Previous publications.

Stop Making Sense has long been an obsession, but I haven’t really published about it. I’m going to be uploading a few pieces I’ve published that are only tangentially related to Stop Making Sense.

Here is a piece I wrote for WORN Fashion Journal about Mr. Jim Jarmusch. It first appeared in WORN Issue 3, and was included in The WORN Archive: A Fashion Journal about the Art, Ideas, & History of What We Wear (Montreal: Drawn & Quarterly, 2014).

Director Jim Jarmusch, by most accounts, virtually invented contemporary independent American film (Stranger than Paradise, Dead Man, Broken Flowers) and ranks among the finest living directors. This has no relevance to the musings at hand.

FIVE REASONS JIM JARMUSCH IS THE COOLEST PERSON ON EARTH (OTHER THAN THE FACT THAT HE MAKES GREAT MOVIES)

Text by Ted Kulczycky

1. “NEVER TRUST ANYBODY WITHOUT HOLES IN THEIR CLOTHES.” He’s well off but still proudly wears thrift shop. The sharp lines and dapper trims on most of his outfits scream “style,” but despite this attention to his appearance, he never seems especially handsome or pretty. His clothes look old, but they don’t convey the preciousness of vintage. Even with the odd hole, they don’t have that ratty feel you sometimes get with thrift. His stuff looks sharp but still — for lack of a better word — worn. One further note on fashion: he’s a film director. He likes baseball. He’s almost never seen in a baseball cap. Thank you.

2. THE HAIR. The straight-up shock of salt and pepper has progressed, through the years, to a straight-up shock of salt. During the halcyon days of punk, while everyone on the Lower East Side was using chemicals, food colouring, and bodily fluids to make a “striking new ‘do,” Jim Jarmusch’s hormones styled his hair naturally.

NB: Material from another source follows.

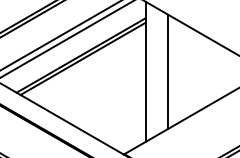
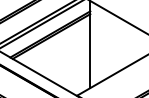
line: (168, 71) -> (104, 44), removed

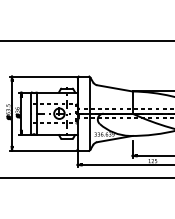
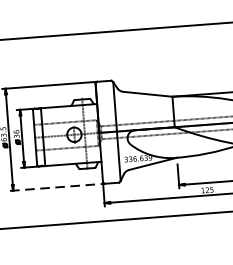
line: (44, 150) -> (57, 186), solid -> dashed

3. HE’S A MEMBER OF THE SONS OF LEE MARVIN. There is, apparently, a secret society with meetings and handshakes and everything) that also includes Tom Waits, Neil Young, Nick Cave, and several other celebrities. Membership requires the individual to bear “more than a passing resemblance” to the hard-living, horse-faced, and gravel-voiced star of The Wild One and The Dirty Dozen. With his stretched features, thick eyebrows, and premature white, Jarmusch was one of the founding members.

4. HE SMOKES. Smoking is bad. It kills. It stains your teeth. It harms your unborn baby. People who smoke are bad. Bad. But it’s cool! And very few of us look as cool as Jarmusch while smoking. What could possibly frame that hair as well as a cloud of smoke? In Blue in the Face, Jarmusch has a cameo as a man about to quit smoking. He philosophizes about the filthy habit for 15 minutes before taking his last puff: “Why do the Nazis always hold their cigarettes in a funny way in movies? Does it signify their evilness?” Among Jarmusch’s own films, Dead Man comments on the differences between Native American spirituality and Western capitalism via a running gag about tobacco; Coffee and Cigarettes is a two-hour meditation on what my uncle commonly refers to as a “whore’s breakfast.” Jarmusch has been quoted as saying, “I hope I’m not a notorious smoker.” Sorry, Jim.

5. HE’S ACTUALLY BLACK AND WHITE. I recently noted to a friend, in casual conversation, that I’d never seen a colour photo of Jim Jarmusch, My friend was polite enough not to correct me, but I soon realized the absurdity of my statement_ I’d seen the movies Blue in the Face, Tigrero, and Sling Blade. All three are in colour and all three feature Jarmusch. Hell, I’ve seen him in person a couple of times. So why can’t I get a colour image of him in my mind?

Sure, there are other people it’s impossible to visualize in colour — Charlie Chaplin, Ralph Kramden, Hitler. But this seems to be a consequence of familiarity. Most of the images we’ve seen of these people are over 40 years old and in black and white. But I saw two documentaries with a colour Jarmusch in them a month ago. I checked my magazine collection for interviews and articles, and Jarmusch is usually photographed in black and white, even for full-colour magazines. I still don’t think that’s it. I think the fact that he seems made up of shades of grey is what leads photographers to shoot him devoid of pigmentation. I’ve racked my brain trying for an explanation, and it could be 1) An odd geometrical visual phenomenon caused by his hair and the length of his face. 2) A strange psychological condition related to the way people perceive colour in dreams. 3) He’s actually black and white.

2024 STOP MAKING SENSE PROJECT POST-SCRIPT

I was thrilled last year to discover deep in the New York Public Library for the Performing Arts the first issue of the Barnard College Upstart from early 1977 which included one of the first ever interviews with Talking Heads side-by-side with photos by one “James Jarmusch.” James has always been cool.